Obama seeks engagement with Iran as well. From the moment he assumed the presidency in 2009, he has tried to build bridges between Washington and Tehran, which had excellent bilateral relations prior to the 1979 Iranian revolution. As Obama said, “If countries like Iran are willing to unclench their fist, they will find an extended hand from us.”

Iran did not respond to Obama’s overtures and relations deteriorated. Four years on, Iran seems ready to engage the United States, but on its own terms.

When he was campaigning in the last election, Rouhani called for a major review of Iran’s foreign policy. “Review does not mean a change in the principles,” he said. “But our tactics and approaches should change.”

Several weeks ago, Rouhani said that Iran will not relinquish by “one iota” its nuclear program, a source of nationalistic pride among most Iranians.

According to Zarif, Iran is looking for an agreement, within six to nine months, that recognizes its right to enrich uranium for peaceful purposes.

In the meantime, as diplomacy takes its course, Iran is forging ahead with building a nuclear arsenal, its heated denials notwithstanding.

The International Atomic Energy Agency recently reported that Iran is continuing to enrich uranium to 20 percent purity and is installing still more state-of-the-art centrifuges. By all accounts, Iran has installed a grand total of 18,000 centrifuges.

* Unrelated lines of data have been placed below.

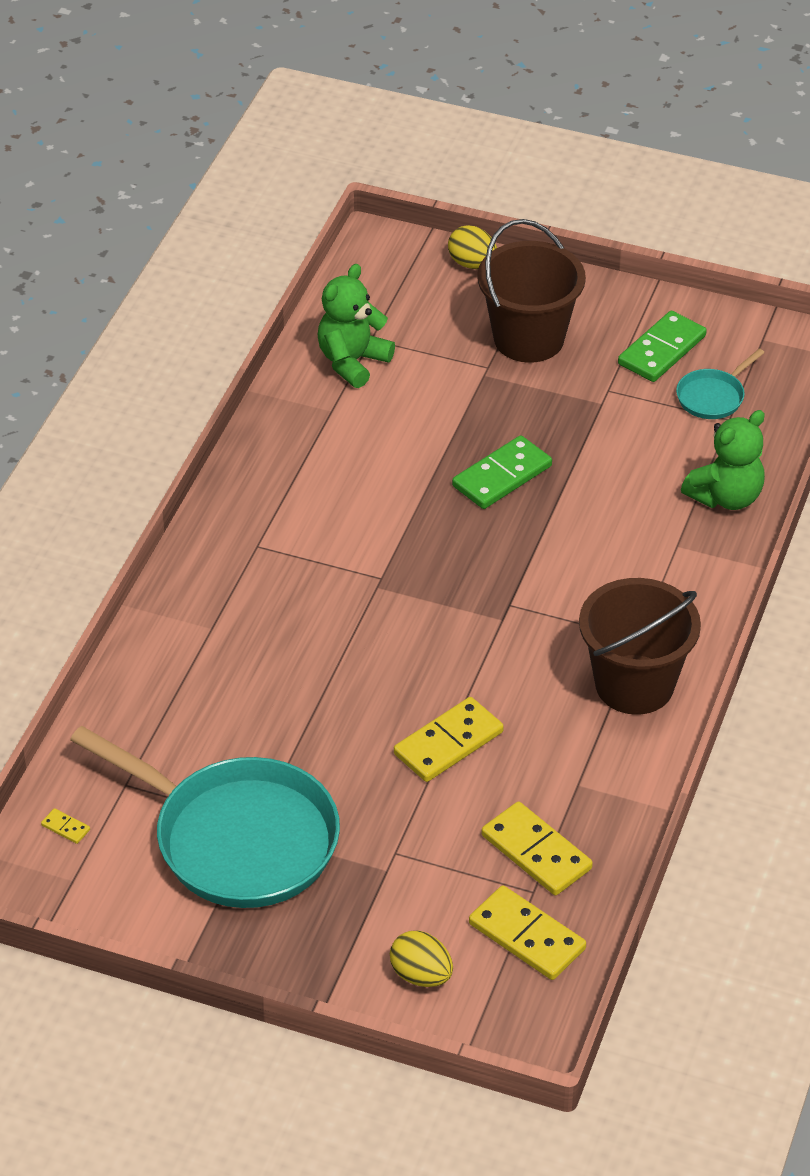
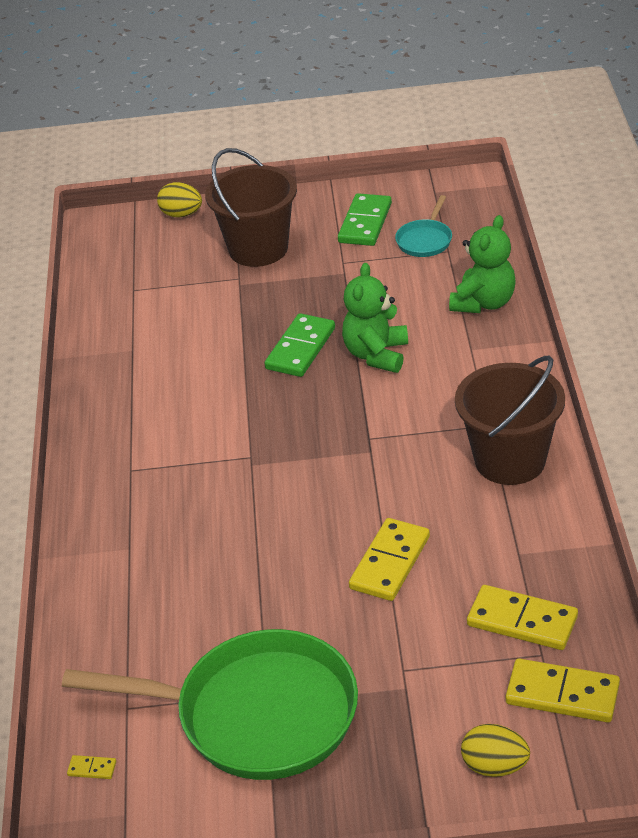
camera: 20 degrees left, 5 degrees down
turquoise pan [70,726,340,908] -> green pan [62,629,358,780]
green teddy bear [318,264,395,388] -> green teddy bear moved to [342,263,408,373]

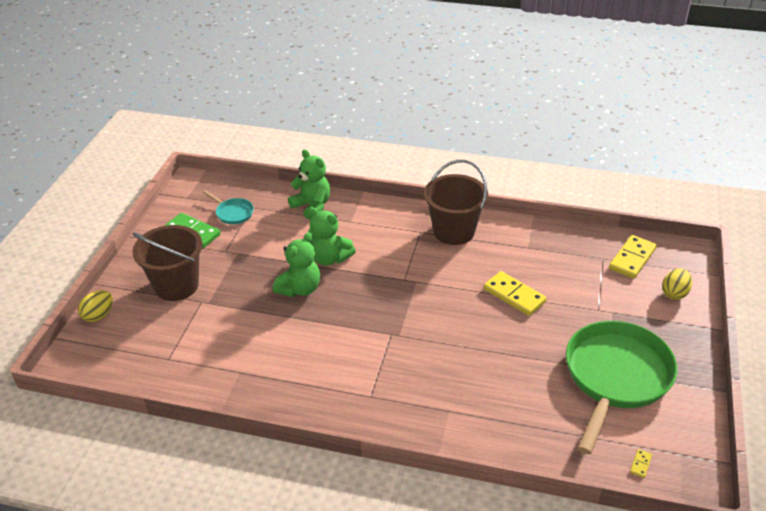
camera: 75 degrees left, 0 degrees up
green domino [265,313,335,377] -> green teddy bear [273,232,320,297]
yellow domino [467,585,578,650] -> none

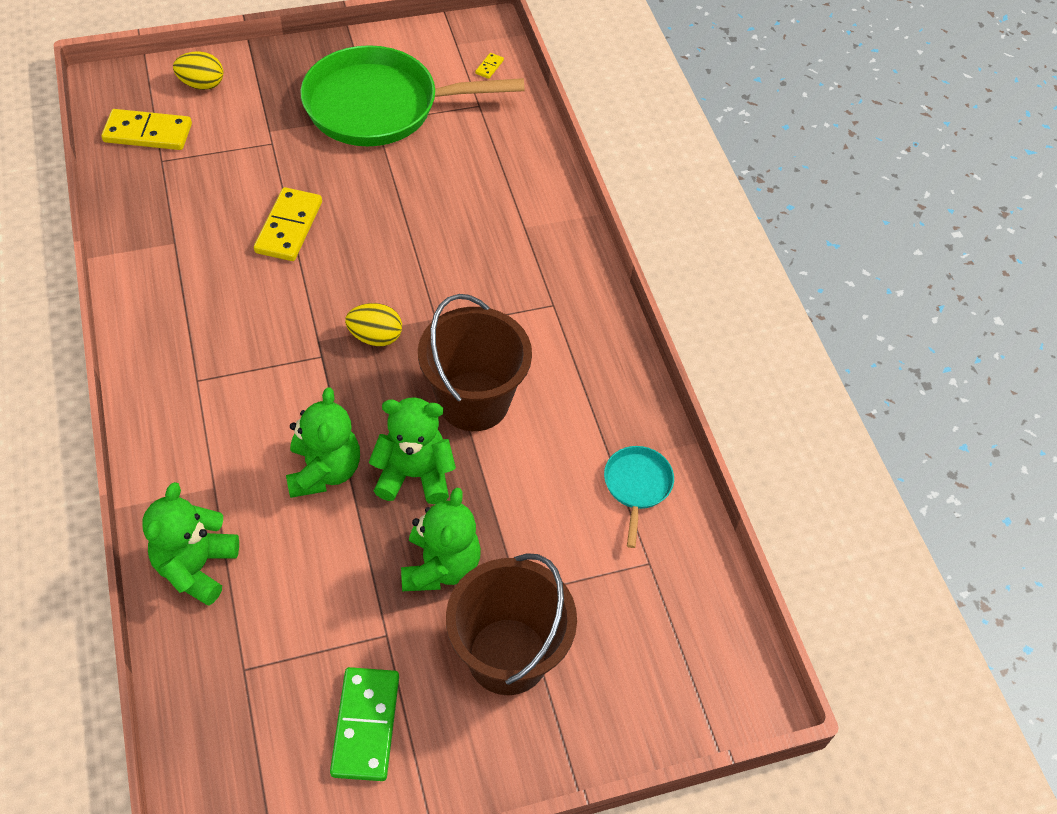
camera: 125 degrees left, 15 degrees up
yellow egg [78,290,113,322] -> yellow egg moved to [345,303,402,346]
turquoise pan [203,190,254,224] -> turquoise pan moved to [604,446,674,548]
brown bucket [424,160,488,245] -> brown bucket moved to [418,294,532,431]
yellow domino [630,449,652,478] -> yellow domino turned 60 degrees counterclockwise [475,53,504,79]
none -> green teddy bear [401,488,481,591]

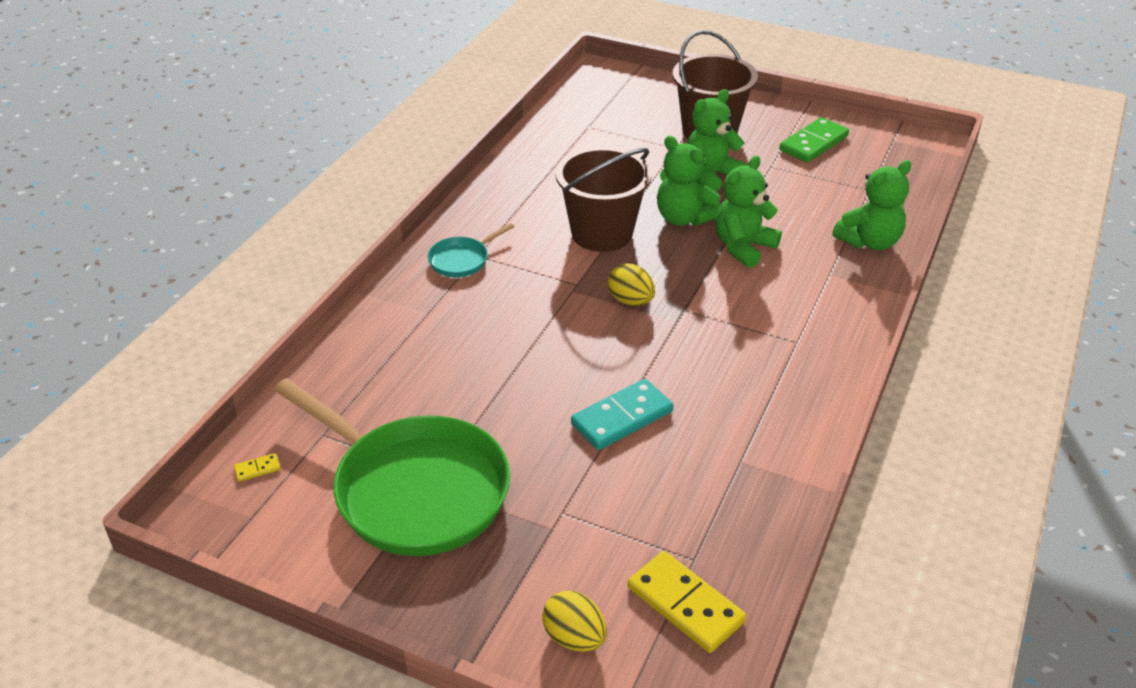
camera: 135 degrees left, 15 degrees down
yellow domino [254,187,322,261] -> turquoise domino [571,379,674,450]
turquoise pan [604,446,674,548] -> turquoise pan moved to [428,223,514,277]

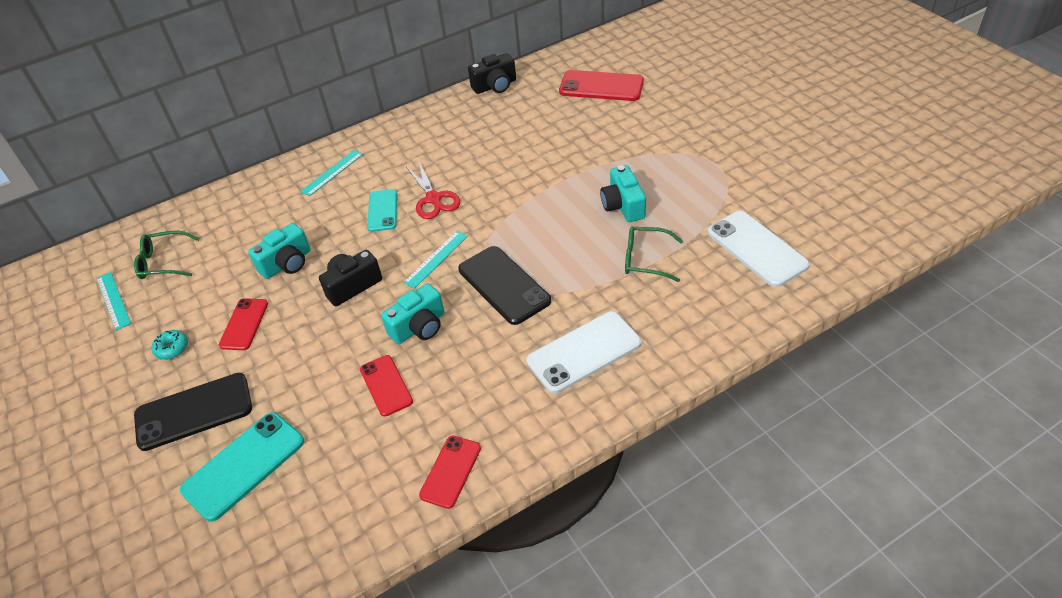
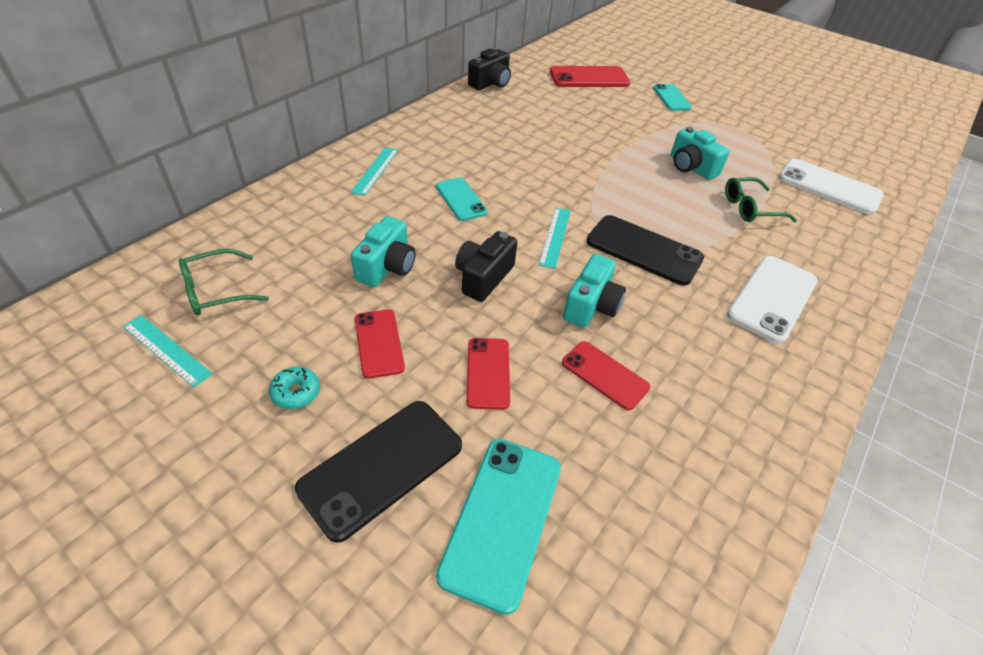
camera: 30 degrees left, 0 degrees up
red scissors [406,162,460,219] -> none
red phone [419,436,481,509] -> red phone moved to [466,338,510,410]
none -> turquoise phone [653,84,692,111]

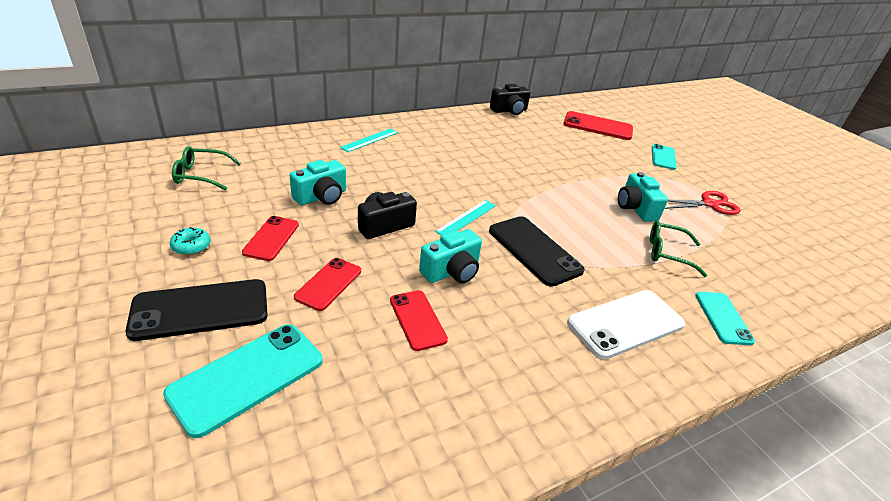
camera: 25 degrees right, 10 degrees down
turquoise ruler [123,315,213,387] -> none
turquoise phone [436,177,488,221] -> turquoise phone moved to [695,292,755,345]
white phone [779,159,884,215] -> none
none -> red scissors [664,191,741,215]

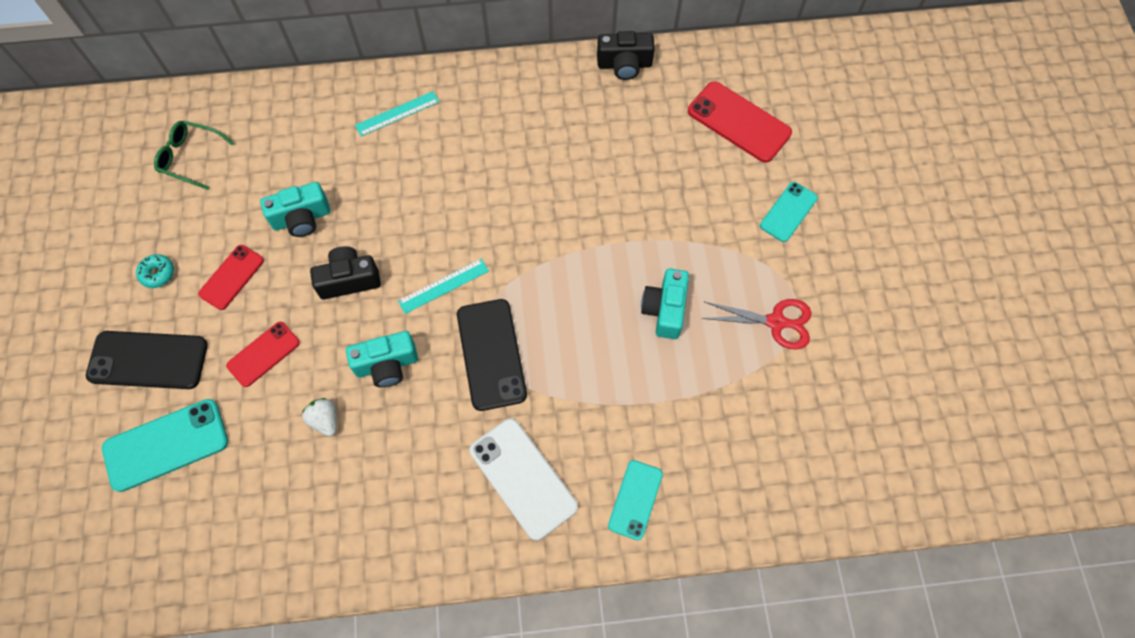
camera: 25 degrees right, 30 degrees up
red phone [390,290,448,351] -> white strawberry [302,398,337,436]
white phone [567,290,685,359] -> white phone turned 60 degrees clockwise [470,418,578,541]
green glasses [650,221,707,277] -> none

Iran is also developing delivery systems for nuclear weapons.

However,  Iran has not yet crossed the “red line” that would enable it to manufacture an atomic bomb and thereby tempt Israel, its arch enemy, to launch a retaliatory strike on its nuclear installations.

Given Iran’s visceral hostility to Israel’s very existence, Israel is extremely suspicious of Iran’s public relations blitz, dismissing it as a calculated bid to buy time and fob off the United States.

Israel’s reading of the situation is that Tehran is willing to make cosmetic concessions if sanctions are eased or lifted and Iran can preserve its ability to build nuclear arms at a time of its choosing.

Benjamin Netanyahu
Benjamin Netanyahu

In a speech to the United Nations on Oct. 1, Israeli Prime Minister Benjamin Netanyahu demanded that Iran cease all enrichment of uranium, agree to its removal to a third country, dismantle an underground nuclear facility near Qom, remove the  newest generation of centrifuges in Natanz, and stop construction of a heavy-water reactor at Arak.

Warning that Israel will never tolerate nuclear weapons in the hands of  “a rogue regime that threatens to wipe us off the map,” he bluntly declared,”Israel will not allow Iran to get nuclear weapons.”

If necessary, he suggested, Israel will act alone to achieve this objective.

Only “tough sanctions and credible military threats,” he cautioned, will force Iran to negotiate in good faith.

Yet again, Netanyahu likened Iran’s current diplomatic initiative to one North Korea launched in 2005. Having promised to scrap its nuclear weapons, North Korea reneged by testing an atomic bomb just a year later.

Obama, in a White House meeting with Netanyahu on Sept. 30, said that Iran’s “conciliatory words have to be matched by real actions,” and that all options, including a preemptive U.S. military strike on Iranian nuclear sites, remain on the table.

Joe Biden
Joe Biden

For now, the United States, mired in a long war in Afghanistan, is focusing on diplomacy to deter Iran. As Vice President Joe Biden said two days ago, “We don’t know whether Iran is willing to do what is necessary, but we … want to find out.”

When all the variables are taken into account, this much seems certain.

If diplomacy fails, the prospect of a war will loom dangerously on the horizon.